Extract to read:
At first glance, the following cells appear incredibly different.
The above photos of bacteria, the blood cells of a turtle, and human neurons obviously represent different kinds of cells. Upon closer examination, however, the similarities are remarkable. They are all composed of very similar kinds of molecules and, in all of them, proteins perform most of the essential functions of the cell—they make up the pumps, the channels, the cytoskeleton, the enzymes, the receptors, etc. All of them make these proteins in the same way—messenger RNA dictates the precise ordering of amino acids (bound to tRNAs) at an organelle called the ribosome. Not only are ribosomes of interest because proteins are made there, the structure of ribosomes offer a tantalizing glimpse into early life. The original function of the ribosome might have been RNA replication using trinucleotide RNA subunits (Martin, 2002a).
Many proteins are incorporated into the structure of a ribosome whose primary function seems to be the stabilization of the RNA structure. The sheer number of components of a ribosome and the observation that the genes for the components are not located in one site in the genome presents a regulatory challenge to cells. Proteins synthesis could arguably performed more efficiently if it were made entirely of protein, there were fewer components, and the genes organized as a unit to facilitate their regulation.

Record excerpts:

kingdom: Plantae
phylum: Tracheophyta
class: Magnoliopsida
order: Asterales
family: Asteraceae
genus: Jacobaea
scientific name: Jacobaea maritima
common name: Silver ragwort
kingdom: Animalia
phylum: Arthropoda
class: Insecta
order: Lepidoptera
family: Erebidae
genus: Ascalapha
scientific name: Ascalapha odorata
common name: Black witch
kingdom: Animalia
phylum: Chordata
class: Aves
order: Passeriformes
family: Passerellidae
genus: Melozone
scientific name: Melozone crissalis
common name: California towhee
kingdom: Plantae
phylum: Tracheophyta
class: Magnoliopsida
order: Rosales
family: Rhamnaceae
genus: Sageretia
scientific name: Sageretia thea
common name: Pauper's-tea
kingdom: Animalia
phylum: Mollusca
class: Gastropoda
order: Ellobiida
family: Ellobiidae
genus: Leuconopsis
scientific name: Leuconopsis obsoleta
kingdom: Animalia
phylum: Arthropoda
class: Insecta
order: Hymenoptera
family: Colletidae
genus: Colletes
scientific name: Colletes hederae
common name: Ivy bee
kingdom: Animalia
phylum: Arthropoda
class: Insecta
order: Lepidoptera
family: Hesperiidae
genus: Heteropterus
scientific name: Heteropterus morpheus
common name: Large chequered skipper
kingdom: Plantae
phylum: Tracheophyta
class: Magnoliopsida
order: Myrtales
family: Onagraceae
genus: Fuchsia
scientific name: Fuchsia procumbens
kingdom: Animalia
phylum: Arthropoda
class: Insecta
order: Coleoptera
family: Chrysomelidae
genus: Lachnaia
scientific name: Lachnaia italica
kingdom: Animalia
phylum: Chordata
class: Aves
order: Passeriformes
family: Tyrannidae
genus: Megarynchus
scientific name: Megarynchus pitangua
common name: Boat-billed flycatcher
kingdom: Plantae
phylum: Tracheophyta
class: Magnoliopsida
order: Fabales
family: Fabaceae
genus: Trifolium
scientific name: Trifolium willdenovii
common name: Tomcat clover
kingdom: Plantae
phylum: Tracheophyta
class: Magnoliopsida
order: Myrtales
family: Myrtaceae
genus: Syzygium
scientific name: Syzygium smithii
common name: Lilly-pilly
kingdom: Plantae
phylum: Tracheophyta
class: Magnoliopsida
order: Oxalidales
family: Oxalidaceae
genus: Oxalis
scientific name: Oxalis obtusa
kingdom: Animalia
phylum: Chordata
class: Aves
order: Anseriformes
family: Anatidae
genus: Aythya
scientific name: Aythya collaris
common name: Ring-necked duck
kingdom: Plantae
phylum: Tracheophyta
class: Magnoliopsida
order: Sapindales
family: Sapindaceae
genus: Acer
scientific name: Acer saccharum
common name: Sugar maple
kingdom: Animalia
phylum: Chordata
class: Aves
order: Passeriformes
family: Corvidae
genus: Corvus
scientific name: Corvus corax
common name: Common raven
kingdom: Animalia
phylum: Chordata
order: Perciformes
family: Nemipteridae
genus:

Brief 1: Translate this sentence from the passage on cells and ribosomes into Spanish: "The original function of the ribosome might have been RNA replication using trinucleotide RNA subunits (Martin, 2002a)."
Brief 2: Retype the passage on cells and ribosomes starting with "Many proteins are" and going on through "facilitate their regulation.".

Written solution 1: La función original del ribosoma podría haber sido la replicación del ARN mediante subunidades de ARN trinucleotídicas (Martin, 2002a).

Written solution 2:
Many proteins are incorporated into the structure of a ribosome whose primary function seems to be the stabilization of the RNA structure. The sheer number of components of a ribosome and the observation that the genes for the components are not located in one site in the genome presents a regulatory challenge to cells. Proteins synthesis could arguably performed more efficiently if it were made entirely of protein, there were fewer components, and the genes organized as a unit to facilitate their regulation.